Key evidence has been presented to the Secretary of State for Health and Social Care about the harsh effect of NHS charging on migrant women and their children. This evidence comes from across the health and social care sector, including the Royal Colleges of Midwives and Obstetricians and Gynaecologists and key non-governmental organisations who work with destitute migrant women and their children, and shows how charging has led to potentially dangerous changes to ‘health-seeking behaviour’ amongst migrant women, including avoiding, delaying, missing medical appointments, disengaging from medical professionals, and seeking drastic measures such as termination of pregnancy or having unregulated births. The evidence also shows that avoidance or delay in seeking medical care during pregnancy heightens risks of complicated births, maternal and infant mortality.

The Secretary of State for Health and Social Care has rejected calls from health professional organisations and charities for the regime to be suspended pending a full inquiry into the health inequalities implications of the Charging Regime on protected groups, in particular vulnerable women who are destitute, pregnant, new mothers or victims of gender-based violence. While some limited exemptions from charging are in place, the Secretary of State has refused to extend these to effectively protect the groups of migrant women identified by Maternity Action.

Janet Farrell, Partner at Bhatt Murphy Solicitors and Solicitor for Maternity Action, said:

“Charging destitute migrant women and their children for their NHS care is harmful and unjustified. This important case challenges the legality of the Government’s charging regime, which discriminates against women. Women are charged more than men and they qualify for fewer exemptions. Pregnant women and their babies are at particular risk - the evidence collated by Maternity Action in this case shows a clear pattern of women avoiding care because of charges. Immigration control has no place in a consulting room. The Government must carry out a proper, transparent review of the impact of this regime upon vulnerable groups.”
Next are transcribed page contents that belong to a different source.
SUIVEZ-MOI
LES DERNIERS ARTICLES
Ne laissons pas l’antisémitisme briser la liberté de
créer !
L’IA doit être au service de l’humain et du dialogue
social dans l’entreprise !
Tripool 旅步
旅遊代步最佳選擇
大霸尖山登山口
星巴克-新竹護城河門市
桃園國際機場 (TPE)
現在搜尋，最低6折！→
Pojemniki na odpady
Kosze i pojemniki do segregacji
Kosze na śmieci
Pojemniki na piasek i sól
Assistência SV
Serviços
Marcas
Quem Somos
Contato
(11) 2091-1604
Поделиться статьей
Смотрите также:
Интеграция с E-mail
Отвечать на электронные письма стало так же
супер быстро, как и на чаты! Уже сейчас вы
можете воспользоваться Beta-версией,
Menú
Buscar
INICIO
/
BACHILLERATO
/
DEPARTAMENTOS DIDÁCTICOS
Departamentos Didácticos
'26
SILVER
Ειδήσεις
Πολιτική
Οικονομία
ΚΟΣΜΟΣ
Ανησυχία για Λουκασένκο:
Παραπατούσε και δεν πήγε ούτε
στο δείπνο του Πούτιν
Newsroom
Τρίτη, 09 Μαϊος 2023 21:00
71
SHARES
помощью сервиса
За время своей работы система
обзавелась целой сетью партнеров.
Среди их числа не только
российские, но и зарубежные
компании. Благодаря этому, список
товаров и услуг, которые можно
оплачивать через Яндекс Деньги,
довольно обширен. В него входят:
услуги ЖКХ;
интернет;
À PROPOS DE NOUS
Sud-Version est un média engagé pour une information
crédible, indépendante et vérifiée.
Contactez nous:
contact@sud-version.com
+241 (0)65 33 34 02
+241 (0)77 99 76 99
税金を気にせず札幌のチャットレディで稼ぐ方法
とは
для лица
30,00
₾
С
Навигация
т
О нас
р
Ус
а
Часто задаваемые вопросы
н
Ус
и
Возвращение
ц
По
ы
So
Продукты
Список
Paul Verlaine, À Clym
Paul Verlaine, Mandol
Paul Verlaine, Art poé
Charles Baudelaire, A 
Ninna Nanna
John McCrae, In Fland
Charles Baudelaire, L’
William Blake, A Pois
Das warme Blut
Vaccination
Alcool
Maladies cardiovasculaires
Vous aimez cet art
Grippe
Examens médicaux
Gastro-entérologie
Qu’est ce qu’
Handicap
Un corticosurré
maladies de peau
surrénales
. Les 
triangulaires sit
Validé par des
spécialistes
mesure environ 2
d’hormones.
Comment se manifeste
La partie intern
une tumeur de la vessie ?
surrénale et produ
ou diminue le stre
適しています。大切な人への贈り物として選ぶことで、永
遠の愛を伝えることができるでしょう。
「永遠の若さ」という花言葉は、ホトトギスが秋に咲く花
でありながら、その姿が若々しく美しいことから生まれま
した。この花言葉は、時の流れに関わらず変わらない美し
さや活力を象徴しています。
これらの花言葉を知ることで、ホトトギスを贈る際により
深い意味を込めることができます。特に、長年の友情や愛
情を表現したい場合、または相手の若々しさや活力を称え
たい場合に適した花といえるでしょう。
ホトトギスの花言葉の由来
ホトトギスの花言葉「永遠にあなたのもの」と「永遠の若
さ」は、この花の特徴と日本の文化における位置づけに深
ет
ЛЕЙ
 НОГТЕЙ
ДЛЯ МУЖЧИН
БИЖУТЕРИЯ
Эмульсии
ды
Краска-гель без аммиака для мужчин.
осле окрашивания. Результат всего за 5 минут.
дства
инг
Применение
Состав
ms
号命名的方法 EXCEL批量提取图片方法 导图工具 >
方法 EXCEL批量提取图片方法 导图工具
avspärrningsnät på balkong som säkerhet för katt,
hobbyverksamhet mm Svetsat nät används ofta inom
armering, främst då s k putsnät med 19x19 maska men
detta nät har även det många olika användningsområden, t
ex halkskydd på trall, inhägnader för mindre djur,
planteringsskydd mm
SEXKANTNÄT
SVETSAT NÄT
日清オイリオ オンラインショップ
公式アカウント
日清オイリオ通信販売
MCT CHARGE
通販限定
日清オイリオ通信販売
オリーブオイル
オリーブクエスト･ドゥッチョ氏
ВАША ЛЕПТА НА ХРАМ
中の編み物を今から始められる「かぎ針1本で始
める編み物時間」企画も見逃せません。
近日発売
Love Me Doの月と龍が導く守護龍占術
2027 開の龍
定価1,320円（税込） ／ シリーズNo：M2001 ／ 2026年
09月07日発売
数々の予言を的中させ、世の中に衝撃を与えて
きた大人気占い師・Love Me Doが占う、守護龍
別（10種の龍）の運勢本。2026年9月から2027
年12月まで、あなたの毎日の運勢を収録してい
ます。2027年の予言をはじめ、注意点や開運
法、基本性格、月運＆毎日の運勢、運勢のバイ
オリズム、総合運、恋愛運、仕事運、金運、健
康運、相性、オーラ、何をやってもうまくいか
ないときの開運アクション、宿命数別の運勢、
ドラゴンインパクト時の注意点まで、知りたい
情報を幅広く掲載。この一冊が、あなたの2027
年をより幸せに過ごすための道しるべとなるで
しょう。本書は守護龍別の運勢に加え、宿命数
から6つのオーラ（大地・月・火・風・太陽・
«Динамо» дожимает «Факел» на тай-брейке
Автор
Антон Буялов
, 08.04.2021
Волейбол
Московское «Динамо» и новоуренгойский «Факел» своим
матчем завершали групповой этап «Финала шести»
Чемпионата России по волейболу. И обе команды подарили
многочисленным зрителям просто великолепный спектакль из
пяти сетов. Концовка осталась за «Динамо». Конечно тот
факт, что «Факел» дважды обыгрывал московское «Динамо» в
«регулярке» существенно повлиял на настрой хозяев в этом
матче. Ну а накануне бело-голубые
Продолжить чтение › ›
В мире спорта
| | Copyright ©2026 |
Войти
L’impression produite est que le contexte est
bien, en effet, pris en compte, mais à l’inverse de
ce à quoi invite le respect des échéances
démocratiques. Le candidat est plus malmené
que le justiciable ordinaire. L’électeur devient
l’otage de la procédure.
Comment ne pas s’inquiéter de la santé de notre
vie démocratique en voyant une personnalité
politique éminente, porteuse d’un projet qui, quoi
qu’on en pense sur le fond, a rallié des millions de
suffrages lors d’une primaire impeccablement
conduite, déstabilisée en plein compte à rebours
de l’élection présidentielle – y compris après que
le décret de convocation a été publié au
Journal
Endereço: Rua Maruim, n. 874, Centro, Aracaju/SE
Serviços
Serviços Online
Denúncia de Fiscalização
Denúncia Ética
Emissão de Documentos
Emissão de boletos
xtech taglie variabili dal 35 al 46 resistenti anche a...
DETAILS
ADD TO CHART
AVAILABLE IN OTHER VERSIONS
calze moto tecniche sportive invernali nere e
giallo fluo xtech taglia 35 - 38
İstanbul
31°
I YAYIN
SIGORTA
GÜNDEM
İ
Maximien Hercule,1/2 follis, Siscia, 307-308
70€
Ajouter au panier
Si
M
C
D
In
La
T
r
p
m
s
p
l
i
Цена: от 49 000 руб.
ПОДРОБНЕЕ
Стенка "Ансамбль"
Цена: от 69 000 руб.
Rosalind Bragg, Director of Maternity Action, says:

"Our research with women affected by maternity charging has found that many of these women are in desperate situations, struggling to afford food and accommodation.  They cannot pay £7,000 or more for their maternity care and are avoiding essential medical care in an attempt to save money.

We have repeatedly asked the Government to undertake a review of the impact of maternity charging on vulnerable migrant women but they have not done so.  

These women are at high risk of serious health problems during pregnancy, birth and postnatally.  We should be taking extra steps to ensure they receive the care they need, rather than frightening them away from maternity services.

We know from our advice service that the exemptions intended to cover vulnerable women are not working.  We regularly hear from women who are survivors of FGM, domestic and sexual violence who are facing maternity charges."

Maternity Action’s legal action follows calls from health professional bodies to suspend NHS charging.  In December 2018, the Royal College of Physicians, Royal College of Paediatrics and Child Health and Royal College of Obstetricians and Gynaecologists published a joint statement calling for suspension of NHS charging.  In March 2019, the Academy of Royal Colleges issued a statement calling for suspension pending a full and independent review.  In April 2019, the British Medical Association called for a full and independent review of the impact of charging.